Richie: Nein, nein, nein. Das habe ich mit den beiden schon ausgehandelt: "Leute, hört zu. Das könnt ihr nicht machen. Was soll ich tun, um euch zu überzeugen?" Wenn sie mit meinen Pawpaws, so nenne ich meine Enkelkinder, weil sie "Pawpaw" zu mir sagen, wegzieht, würde es mir das Herz brechen. Wie viel Zeit habe ich schon, mal eben nach Australien zu fliegen? Das ist ein klein wenig zu weit weg. Oder sie lässt die Kleinen bei mir, dann kann sie wegziehen. Das würde sie aber nie tun.
teleschau: Ihre Kinder, Ihre Ex-Frauen und Sie wohnen jetzt alle in Kalifornien, aber auch jetzt schon unter verschiedenen Dächern. Wie einfach ist es, alle an einen Fleck zu bekommen?
Richie: Das geht ohne Schwierigkeiten. Wir berufen die Familie ein und treffen uns. Meine Ex-Frauen und ich haben gemeinsame Kinder. Wenn wir zusammenkommen, nennen wir es Stammes-Treffen. Meine erste Frau ist Tante Brenda, meine zweite Ex-Frau ist Tante Diane. Dass sich jeder sieht, ist sehr wichtig.
teleschau: Wie einfach war es, alle Künstler für Ihr aktuelles Album ins Studio zu bekommen?
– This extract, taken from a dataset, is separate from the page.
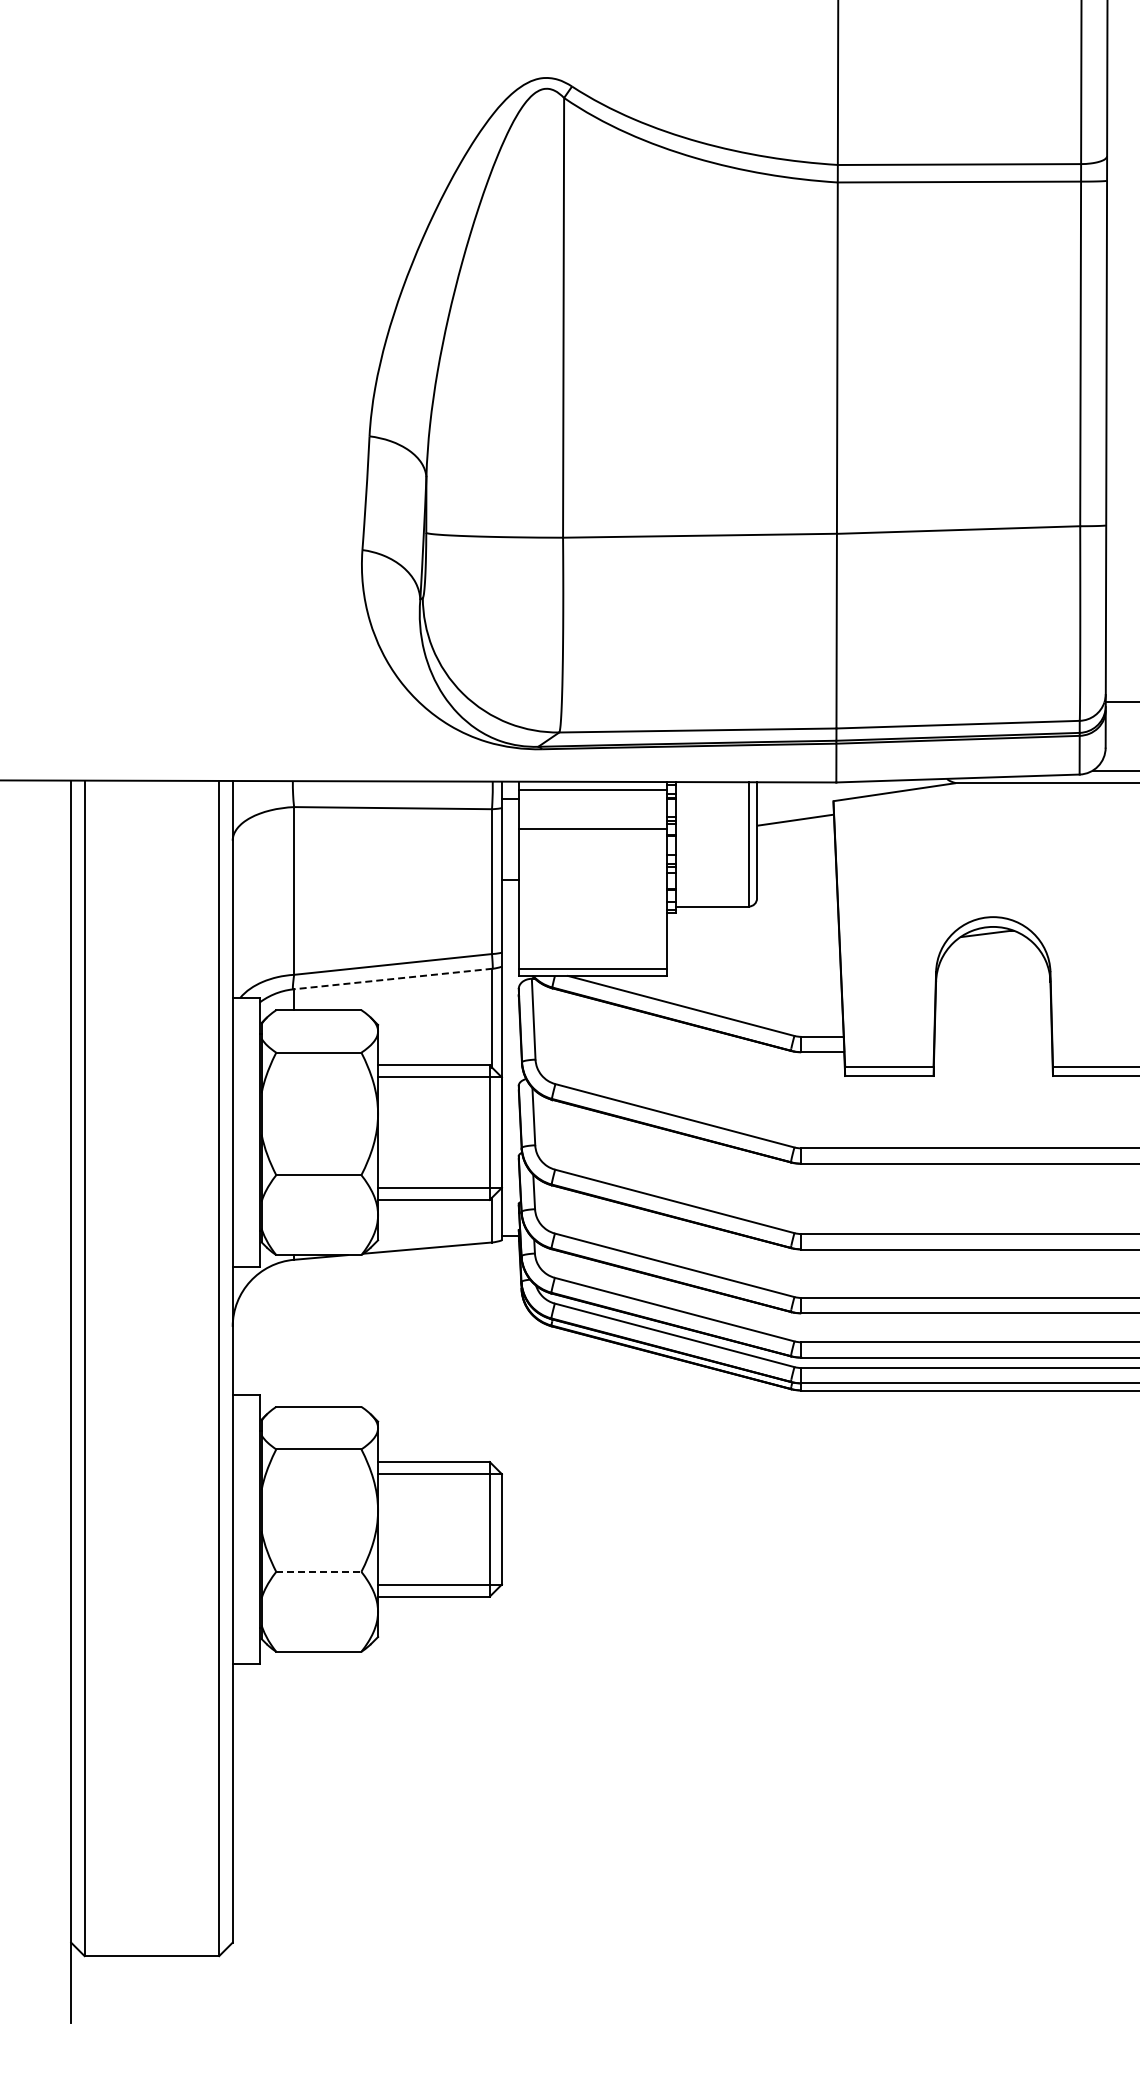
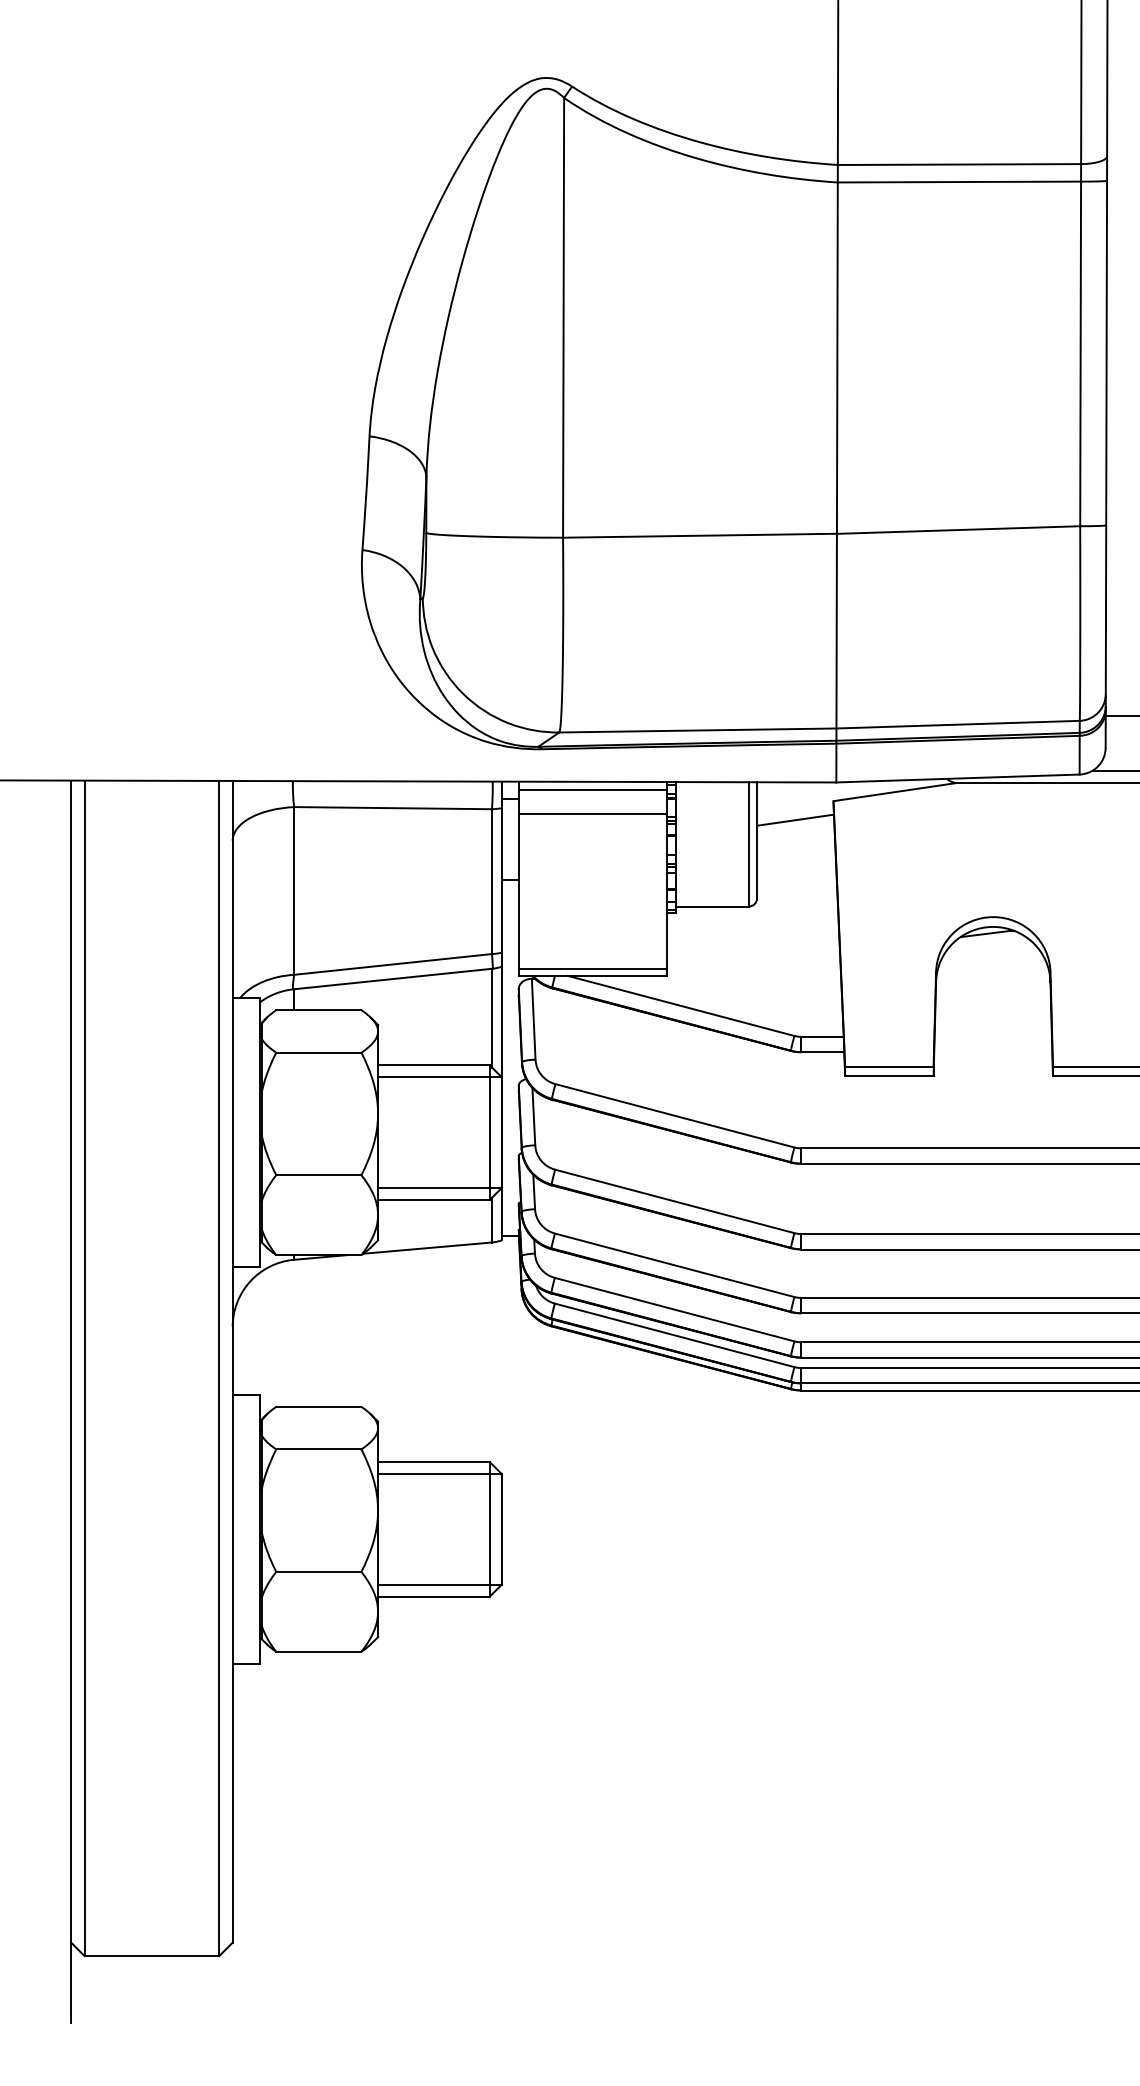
line at (1120, 701) position: (1120, 701) -> (1120, 715)
line at (592, 828) position: (592, 828) -> (592, 813)
line at (392, 979): dashed -> solid
line at (318, 1571): dashed -> solid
Richie: Das war schwieriger als ein Familientreffen einzuberufen. Ich bin um 200 Jahre gealtert. Es ist für mich als Künstler schwierig genug, die künstlerische Verantwortung abzugeben und mich auf das Produzieren zu konzentrieren. Ich weiß, wie schwierig es ist, nur ein Duett aufzunehmen. Dieses Mal musste ich mit 14 verschiedenen Sängern und Bands arbeiten, und ich musste darauf warten, dass sie Zeit haben für mich und in Bereitschaft sein. Normalerweise dauert es drei Wochen ein Country-Album aufzunehmen. Ich brauchte über zehn Monate. Ich flog zu allen Künstlern, um mit ihnen ins Studio zu gehen. Ich war unzählige Male in Nashville, Shania konnte nur auf den Bahamas ans Mikrofon.
teleschau: Es gibt Schlimmeres als auf die Bahamas zu fliegen. Zum Beispiel Shania Twain zu überzeugen, wieder zu singen. Sie hat vor sieben Jahren wegen Stress ihre Stimme verloren.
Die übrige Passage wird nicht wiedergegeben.